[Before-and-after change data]
- - -
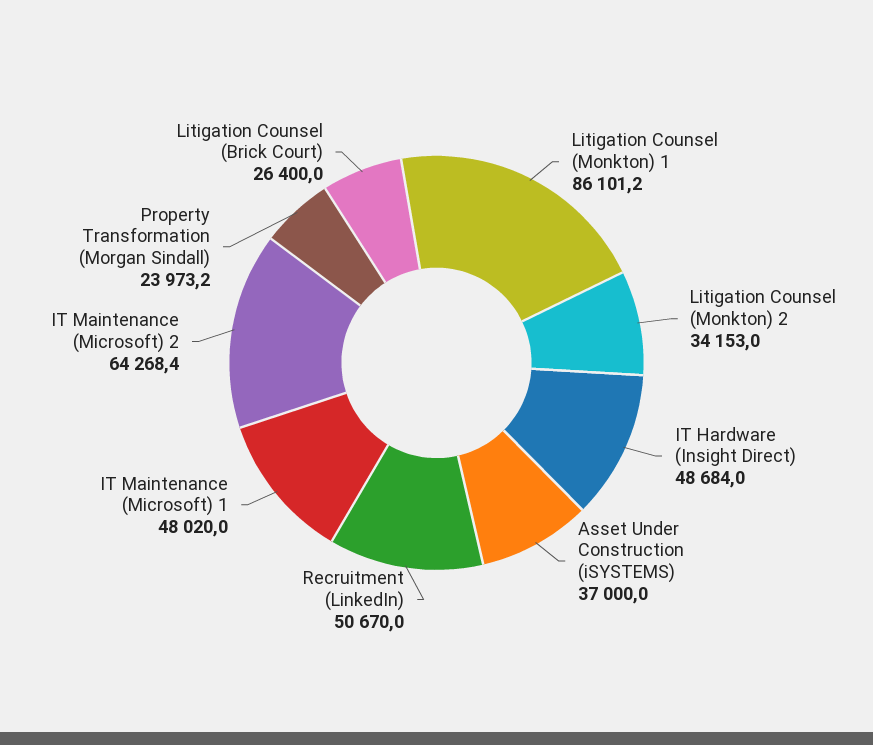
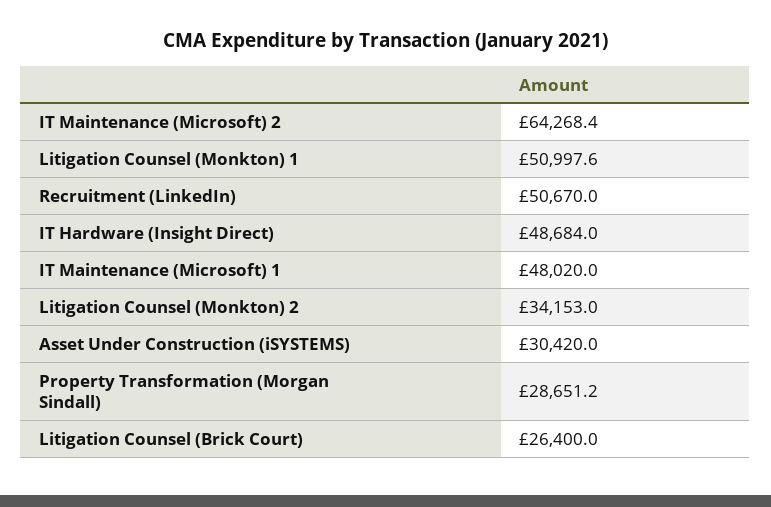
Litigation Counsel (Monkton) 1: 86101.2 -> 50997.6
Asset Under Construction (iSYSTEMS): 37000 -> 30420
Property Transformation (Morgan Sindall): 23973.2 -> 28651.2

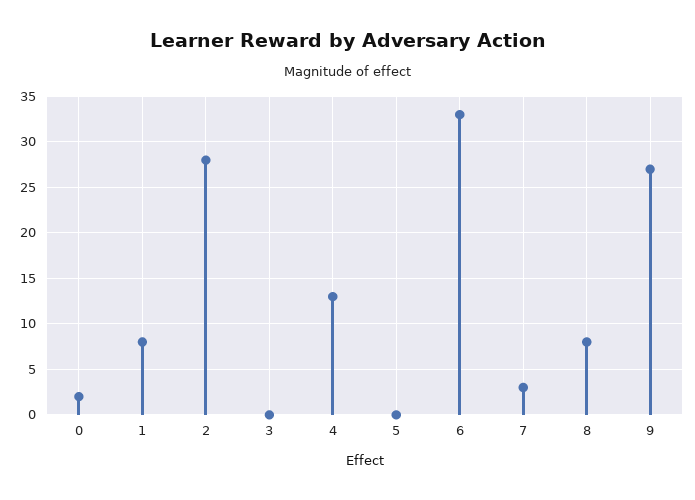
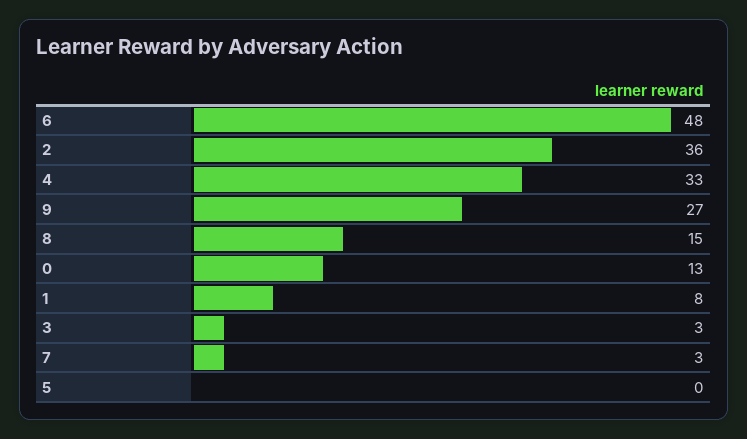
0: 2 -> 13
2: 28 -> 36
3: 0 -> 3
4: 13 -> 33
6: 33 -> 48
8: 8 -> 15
- - -
Starting at the line that contains "Property Transformation (Morgan" and ending with the last line of the data, transcribe every line exactly; skip the pictures.

### Task answer
Property Transformation (Morgan Sindall): 23973.2 -> 28651.2

0: 2 -> 13
2: 28 -> 36
3: 0 -> 3
4: 13 -> 33
6: 33 -> 48
8: 8 -> 15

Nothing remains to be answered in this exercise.